Let \(a,b \in \mathbb{Z}\), not both zero. \(\gcd (a,b)\) is the greatest value \(d\) such that \(d|a\), \(d|b\).
greatest common divisor is a linear combination
We can write \(\gcd (a,b) = as+bt\) for some \(s,t \in \mathbb{Z}\).
Let us define:
\begin{equation} S = \{am + bn: m,n \in \mathbb{Z}, am+bn > 0\} \end{equation}
We will first check that \(S\) is non-empty. To do so, let \(a\) be negative and \(b\) be positive. Then, set \(m = -1\), \(n = 1\). We can see that \(am + bn > 0\), satisfying the conditions of the set. In a similar manner, we can demonstrate that regardless of the choice of \(a, b\), \(S\) is non-empty.
Furthermore, integral linear combinations are integers, so \(S\) is a non-empty subset of \(\mathbb{Z}\).
We can now invoke WOP. There is some smallest \(d \in S\). Let’s call \(d = as +dt\). We desire that \(d\) is actually \(\gcd (a,b)\).
\(d\) is a common divisor of \(a,b\)
WLOG write some:
\begin{equation} a = dq + r \end{equation}
using division algorithm. Because \(d \in S\), we can write now:
\begin{equation} a = (as+bt) q + r \end{equation}
We desire that now \(r = 0\) so that we can write \(d|a\). We can write:
\begin{equation} r = a-dq \end{equation}
(notice! \(a\) is a linear combination of \(a,b\), and \(d\) is given to be such)

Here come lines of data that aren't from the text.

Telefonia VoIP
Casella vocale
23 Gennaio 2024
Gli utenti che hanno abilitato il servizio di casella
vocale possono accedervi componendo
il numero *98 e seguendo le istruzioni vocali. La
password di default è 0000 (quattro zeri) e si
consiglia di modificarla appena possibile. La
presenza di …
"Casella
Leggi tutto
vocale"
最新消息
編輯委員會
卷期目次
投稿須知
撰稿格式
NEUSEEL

\begin{equation} r = a-dq = (1a + 0b) - (as+bt)q = a(1-qs) + b(-tq) \end{equation}
Recall that \(r < d\) because \(r\) is a remainder. And of course \(r\) is defined to be positive or \(0\) by the division algorithm.
So:
\begin{equation} 0 \leq a(1-qs) + b(-tq) <d \end{equation}
Now, you will note this middle thing, which is equal to \(r\), is itself a positive linear combination of \(a,b\). Furthermore, it is smaller than \(d\). We already have that \(d\) is the smallest element of \(S\), which means the only other value \(r\) can take on is \(0\).
This leads to conclude:
\begin{equation} a = dq + 0 \end{equation}
so \(d|a\), WLOG \(d|b\).
\(d\) is the greatest common divisor
Proof:
Let \(d’\) be a common divisor of \(a,b\). This means there are some \(m’, n’\) such that:
\begin{align} a &= d’ m’ \\ b &= d’ n' \end{align}
Recall that \(d = as + bt\). This means:
\begin{equation} d = as + bt = (d’ m’)s + (d’ n’)t = d’ (m’ s + n’ t) \end{equation}
This means that \(d’ | d\). Now, \(d \in S\), and everything in \(S\) is positive. Therefore, \(d\) must be the greatest common divisor because it is divisible (and therefore bigger in magnitude than) any \(d’\).
Which means that \(d\) must be the greatest common divisor